- **Tasks and exercises**
(a) From the interview with Martin Nöllenburg below, list the research areas that especially interest him.
(b) Condense the paragraph of the interview below that begins "Two things are fascinating." into a shorter version that keeps its main points.
(c) According to the interview below, about how old was Martin Nöllenburg when he bought his first Amiga computer?

- **Text extract**
★ ★ ★ ★ ★ ★ ★

#5QW: Martin Nöllenburg
In his youth, Martin scraped together all his savings to buy his first Amiga computer. Today, he creates algorithms that help people in their everyday lives.
Martin Nöllenburg is Associate Professor at the Algorithms and Complexity research unit and especially interested in Graph Drawing, Network Visualization, and Computational Cartography. He is fascinated by fundamental algorithmic problems, but apart from investigating theoretical questions he likes to develop algorithms that are helpful for people in every-day life.
How did you get in touch with Informatics?
My first contact was not with Informatics but with computers. In the early 1990s, my friends had computers, and it was always fascinating to play with this new electronic toy. Later on, when I was about 14 years old, I used all my savings to buy my first Amiga computer. So, the first fascination came from playing games. Soon after, I got interested in understanding the hardware, how the computers were built, what were the individual parts inside. I started to build my own hardware and combined things and learned more about it. Still, until the end of my high school time, I thought of computers as a hobby. When I began to think of different study options, I tended towards mathematics, because it was my favorite subject in school. I went to an orientation day at the University of Heidelberg for a presentation by some mathematicians closely collaborating with computer scientists. They presented work for optimizing certain processes for a chemical company, and I said, “wow, this is cool – and this is computer science? Maybe this is interesting”, and at that moment I decided to study Informatics.
What makes Informatics so fascinating for you?
Two things are fascinating. One thing is the very technical, mathematical fascination for fundamental algorithmic problems, where you can phrase in one sentence what you want to optimize – you are given some kind of graph or network, and you are asking for a particular property. Getting the answer is difficult, and working on it is like solving logic puzzles in your childhood. You have a challenging mathematical, logical problem, and you need to become creative to solve it, employing algorithms and logic. The other fascinating thing is that computer science is opening up an entirely new toolbox and a world of things that affect our human life. Developing tools that are helpful for people out there is fascinating to me.
Which talents should people bring along for a career in Informatics?

★ ★ ★ ★ ★ ★ ★

- **Raw data**

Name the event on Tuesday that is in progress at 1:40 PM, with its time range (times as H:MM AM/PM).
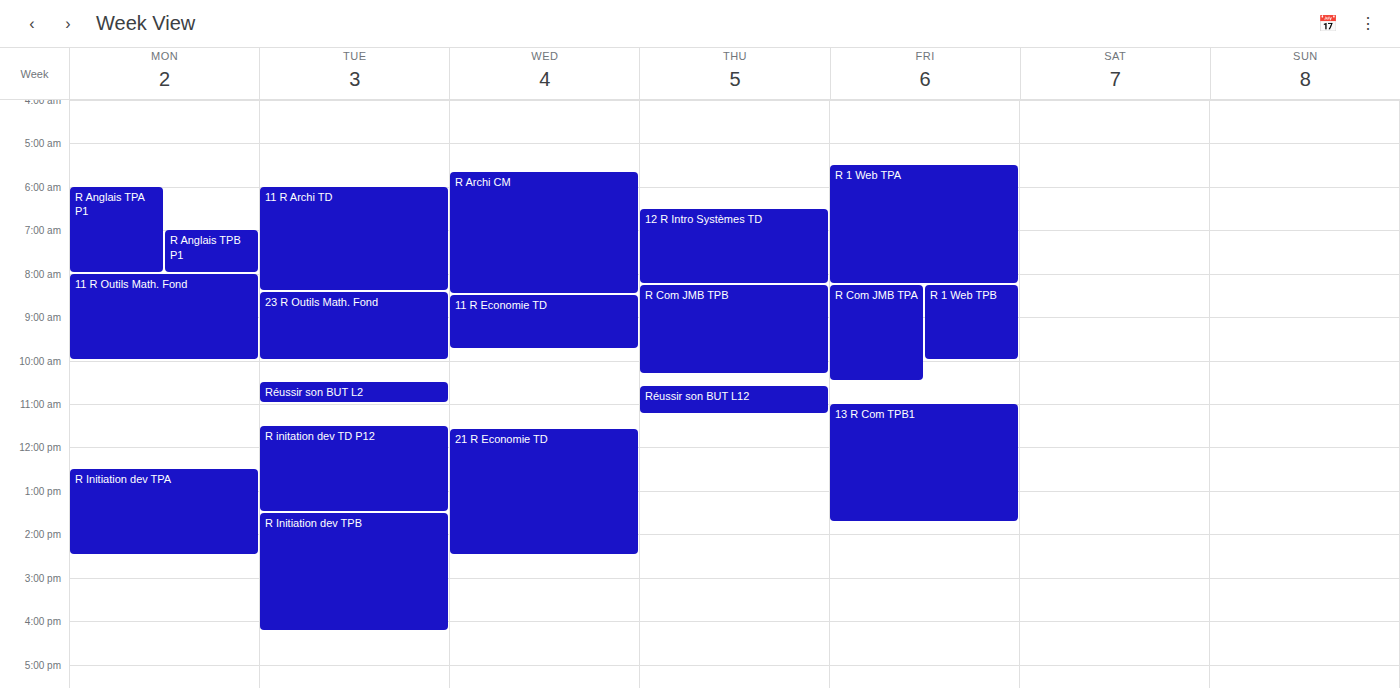
"R Initiation dev TPB", 1:30 PM to 4:15 PM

★ ★ ★ ★ ★ ★ ★

- **Exercise results**
(a)
Graph Drawing
Network Visualization
Computational Cartography

(b) Two aspects of Informatics fascinate him. The first is fundamental algorithmic problems. The optimization goal can be stated in one sentence, such as finding a particular property of a given graph or network. Reaching the answer is hard, though, and requires creative use of algorithms and logic, much like childhood logic puzzles. The second is that computer science opens a new toolbox that affects human life, and he finds it fascinating to develop tools that help people.

(c) He was about 14 years old.